◆ WORK ORDER ◆
Copy out exactly the lines beginning with the one that contains "html: <div> <span>ON-PAGE</span>" and ending at the last line of the listing, skipping any pictures.
====
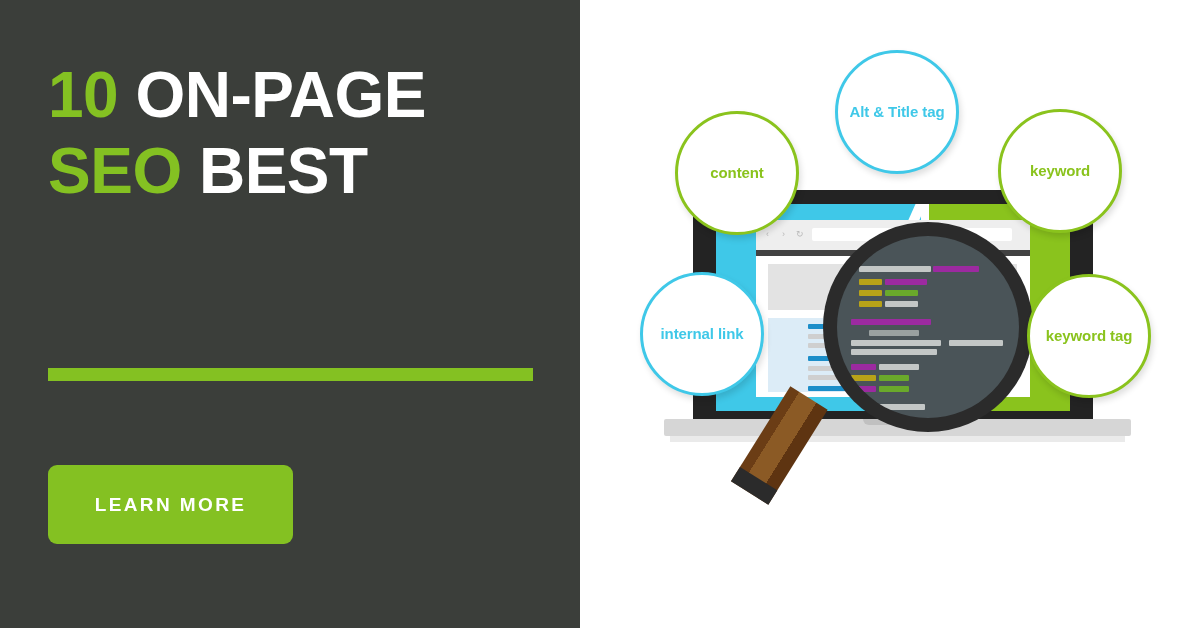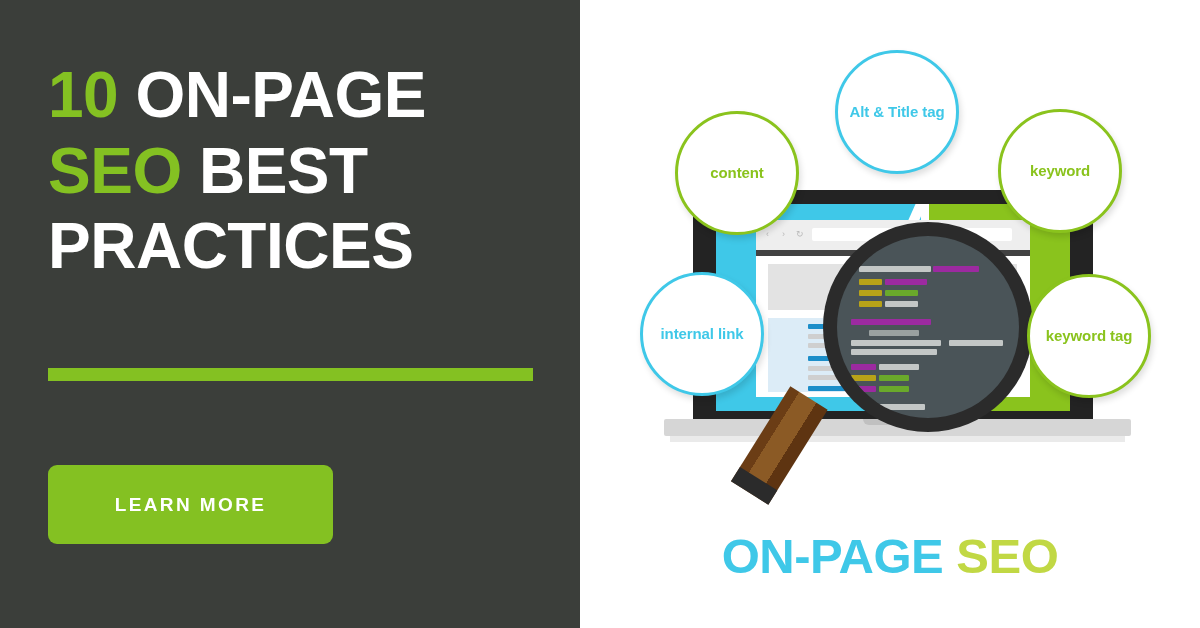"PRACTICES" span { html: <span>PRACTICES</span> -> none }
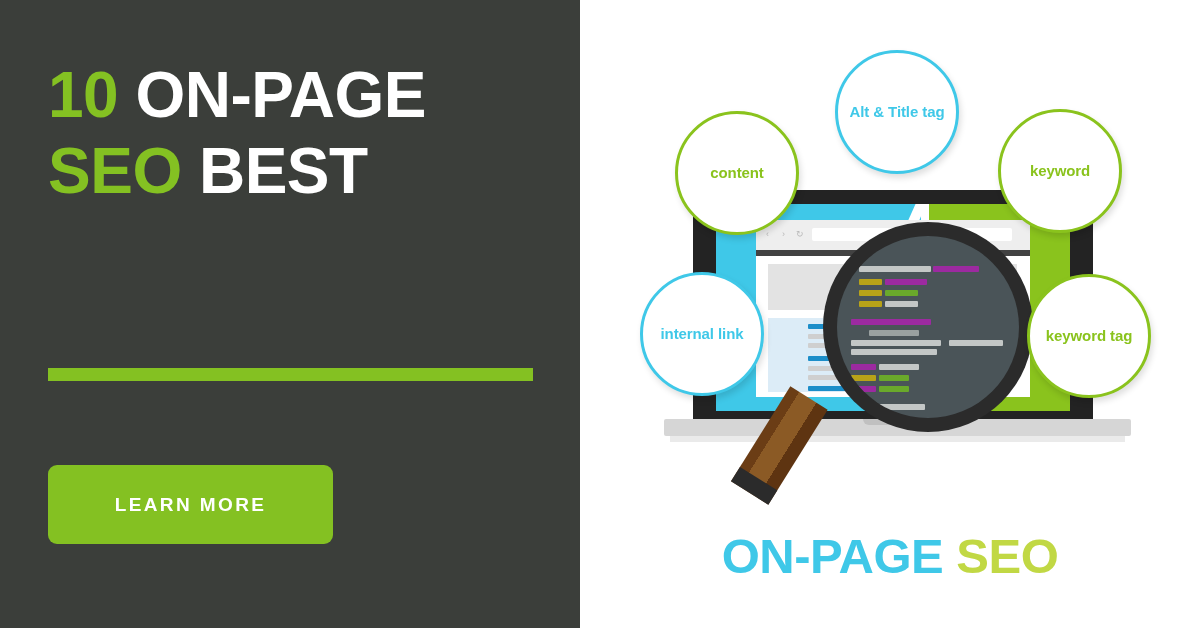"LEARN MORE" .cta-button { width: 285px -> 245px }
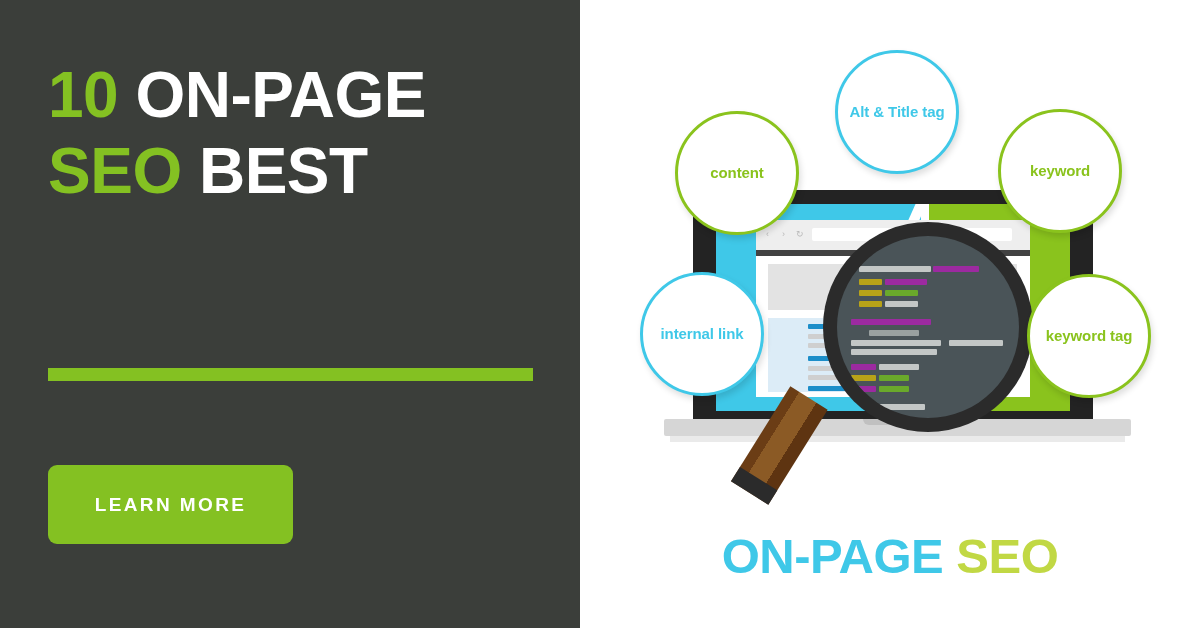"ON-PAGE SEO" div.wordmark { html: <div> <span>ON-PAGE</span> <span>SEO</span> </div> -> none }
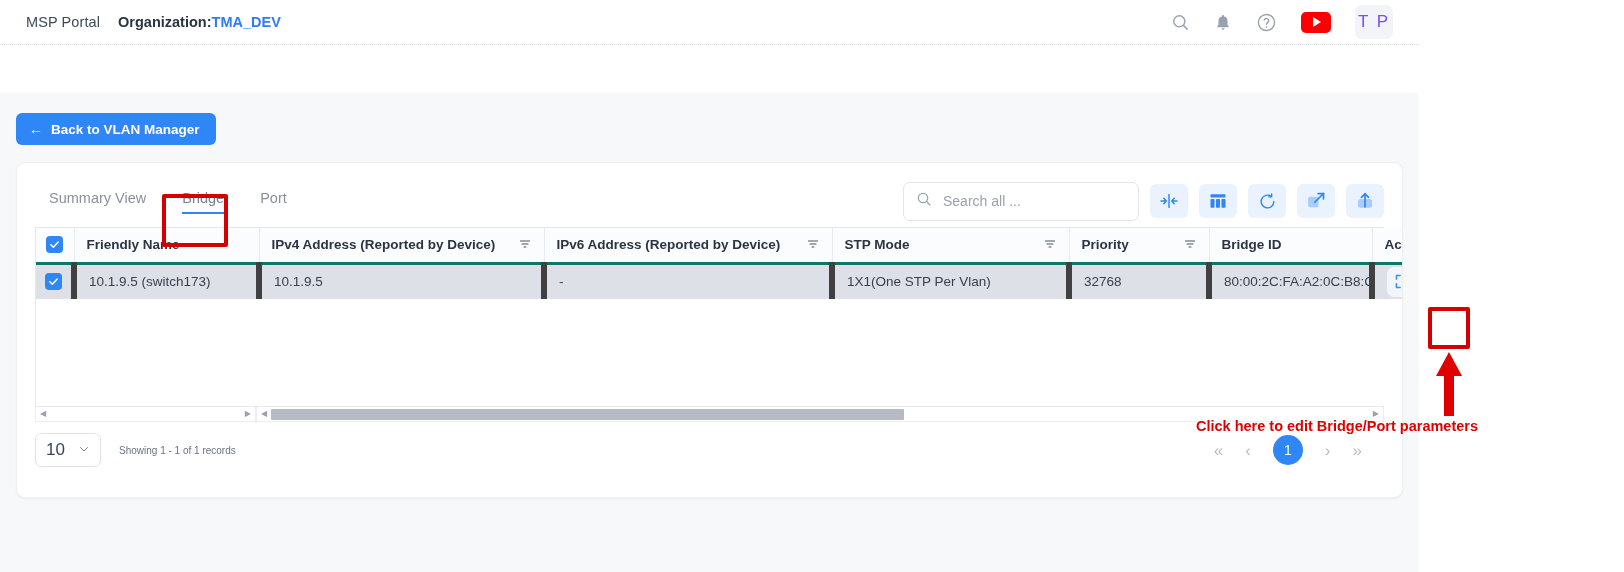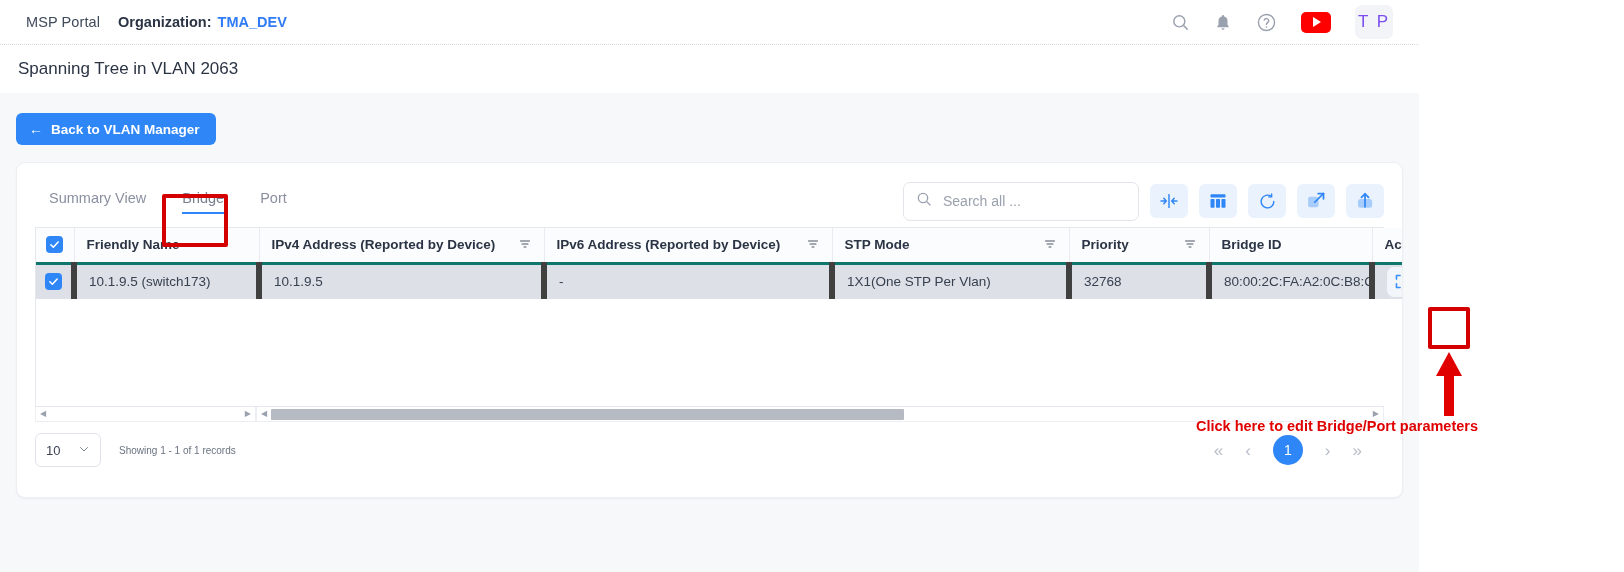"Organization:" .org-wrap { gap: 6px -> none }
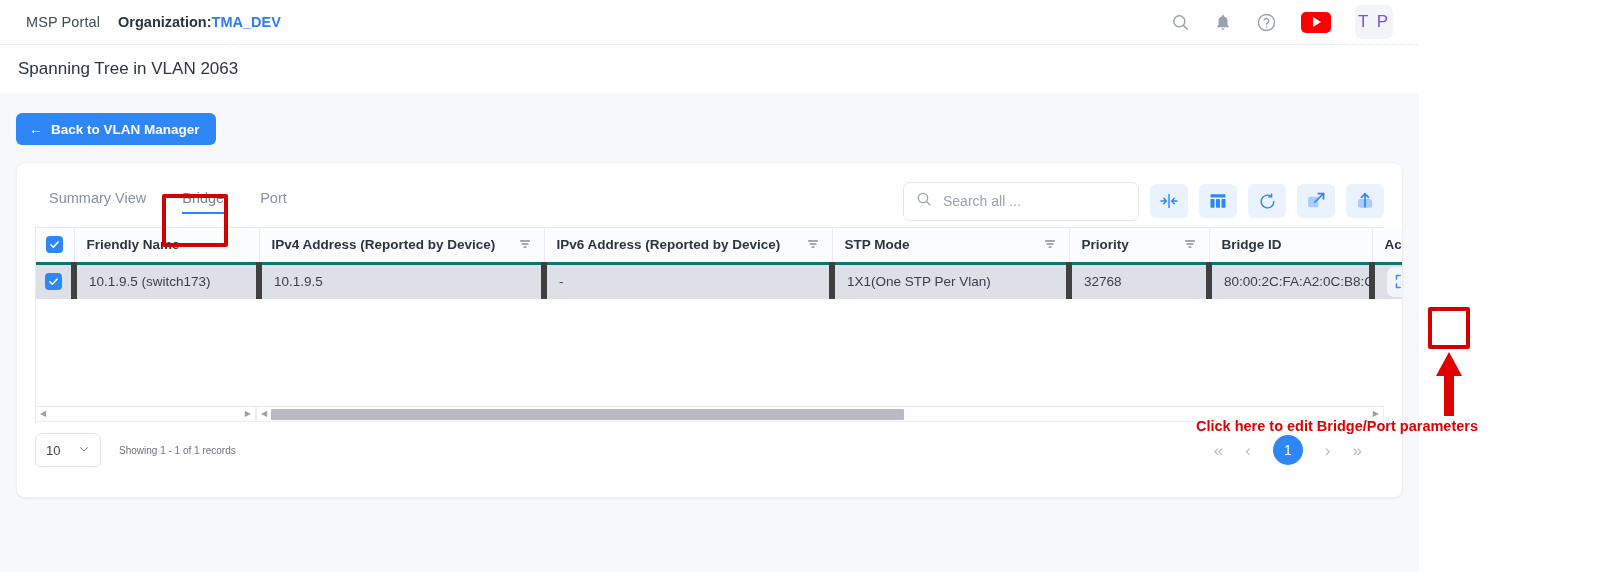"Spanning Tree in VLAN 2063" div.title-bar { html: <div> <span>Spanning Tree in VLAN 2063</span> </div> -> none }
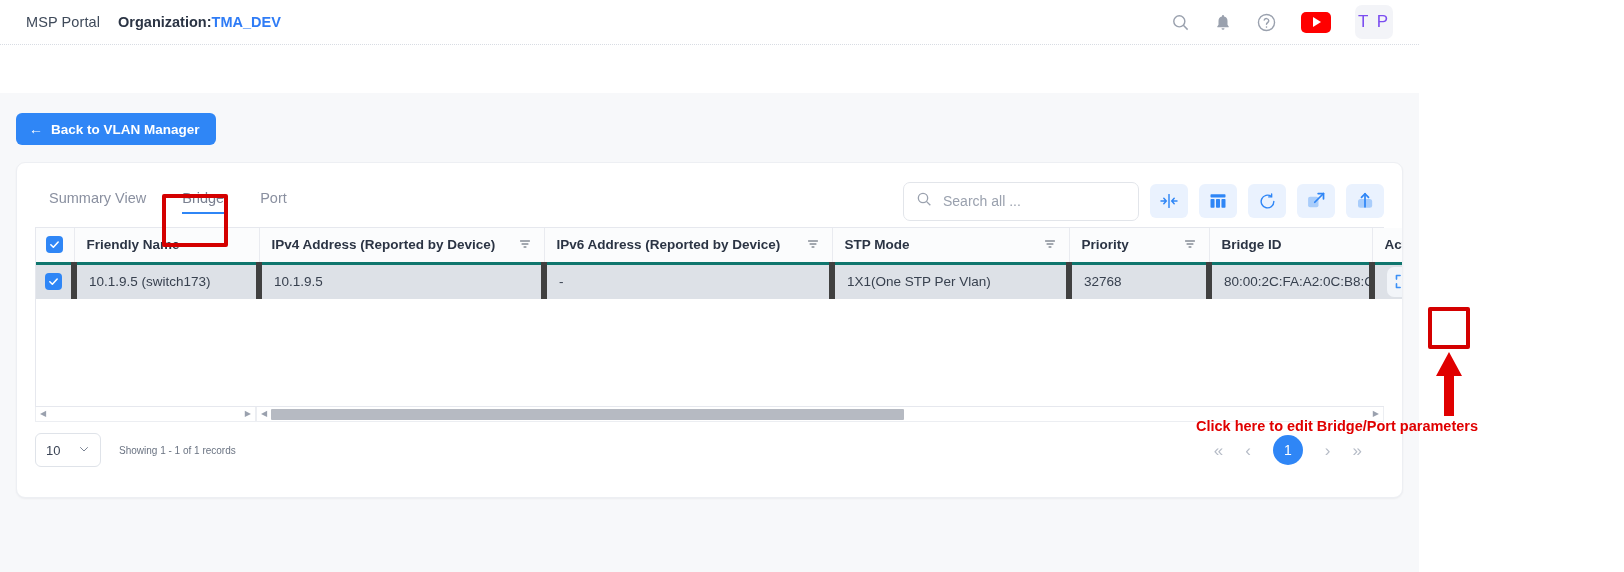"10" .pagesize { font-size: 13px -> 17px }
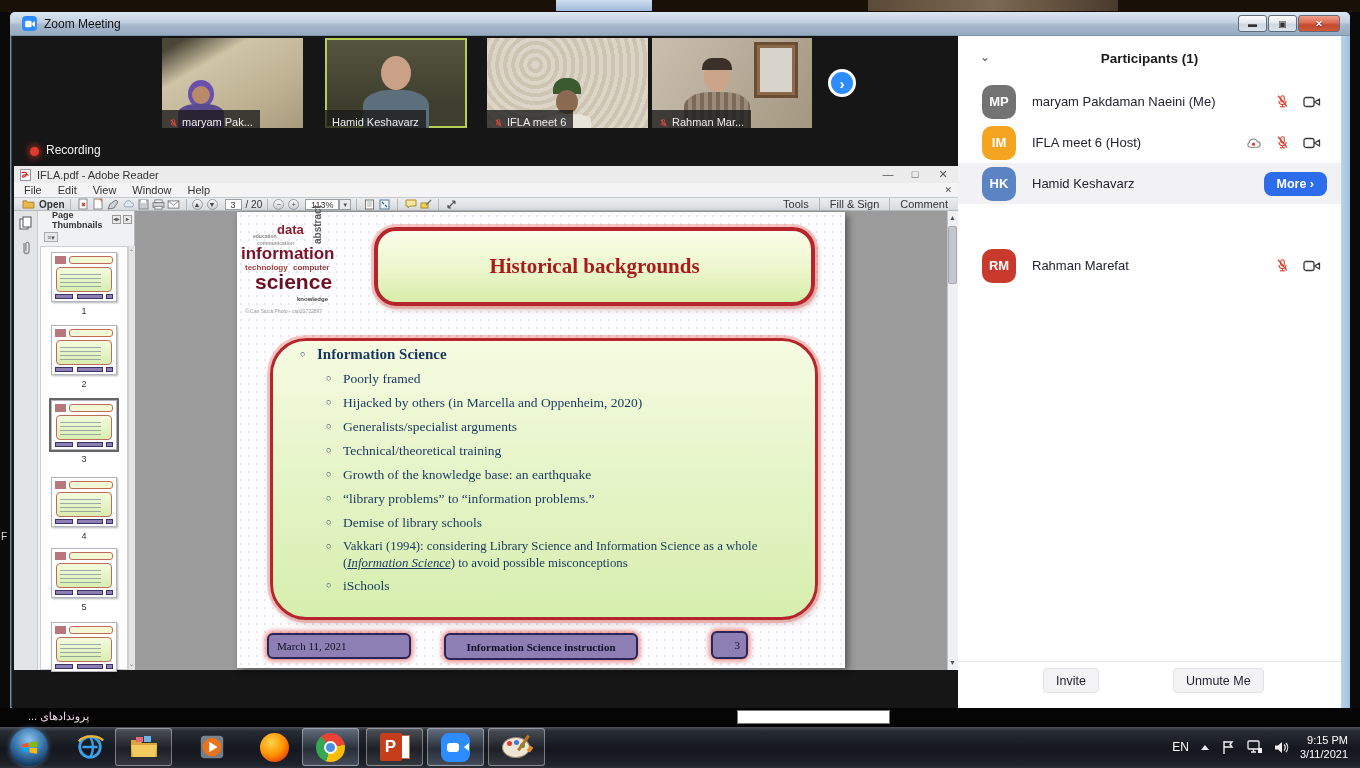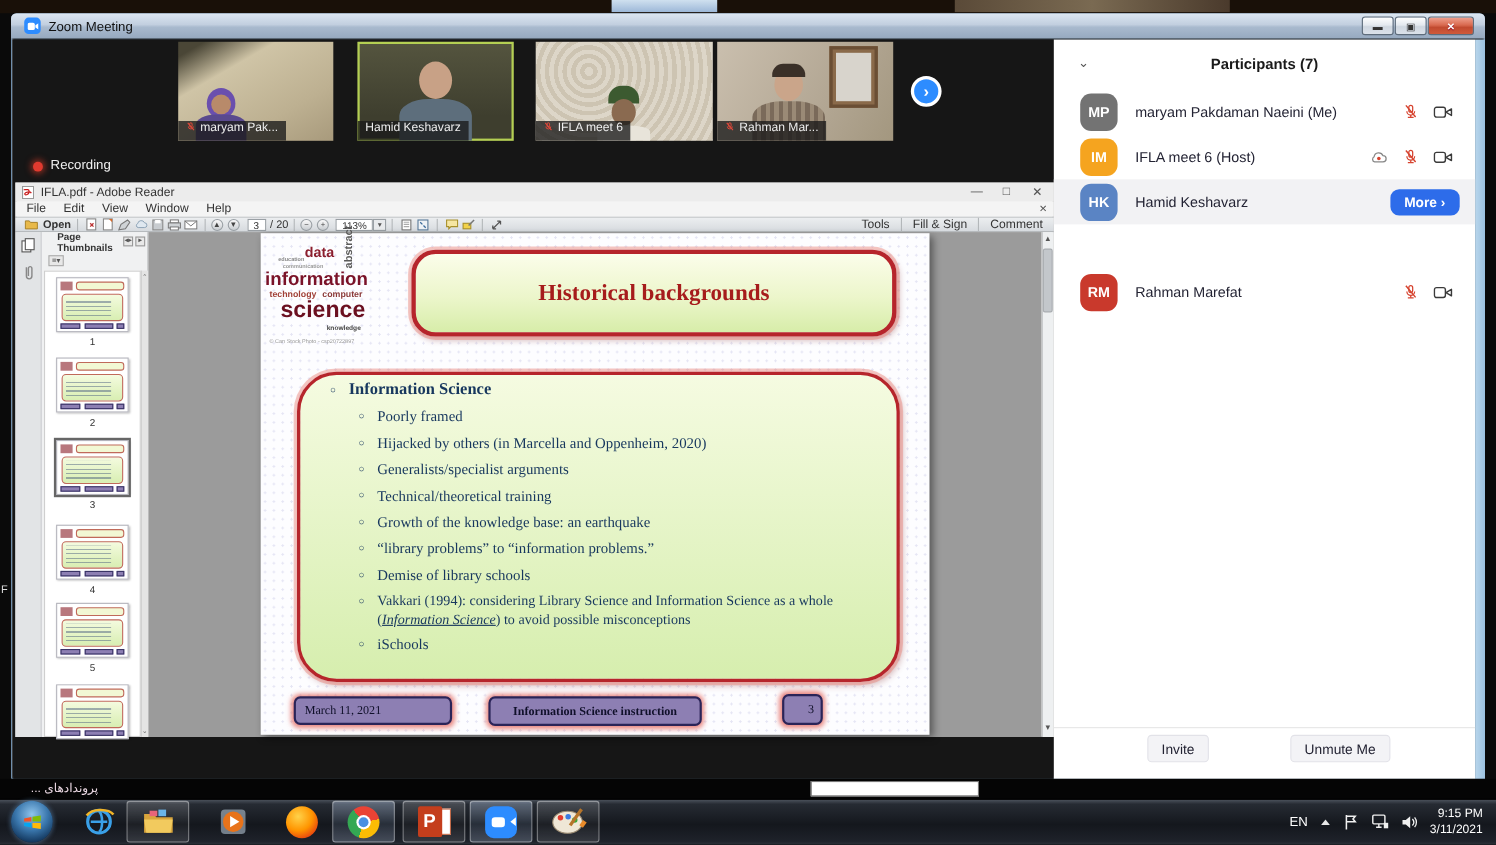"Participants (7)" span { text: 7 -> 1 }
====
◆ OUTPUT ◆
"ON-PAGE SEO" div.wordmark { html: <div> <span>ON-PAGE</span> <span>SEO</span> </div> -> none }
"Organization:" .org-wrap { gap: 6px -> none }
"Spanning Tree in VLAN 2063" div.title-bar { html: <div> <span>Spanning Tree in VLAN 2063</span> </div> -> none }
"10" .pagesize { font-size: 13px -> 17px }
"Participants (7)" span { text: 7 -> 1 }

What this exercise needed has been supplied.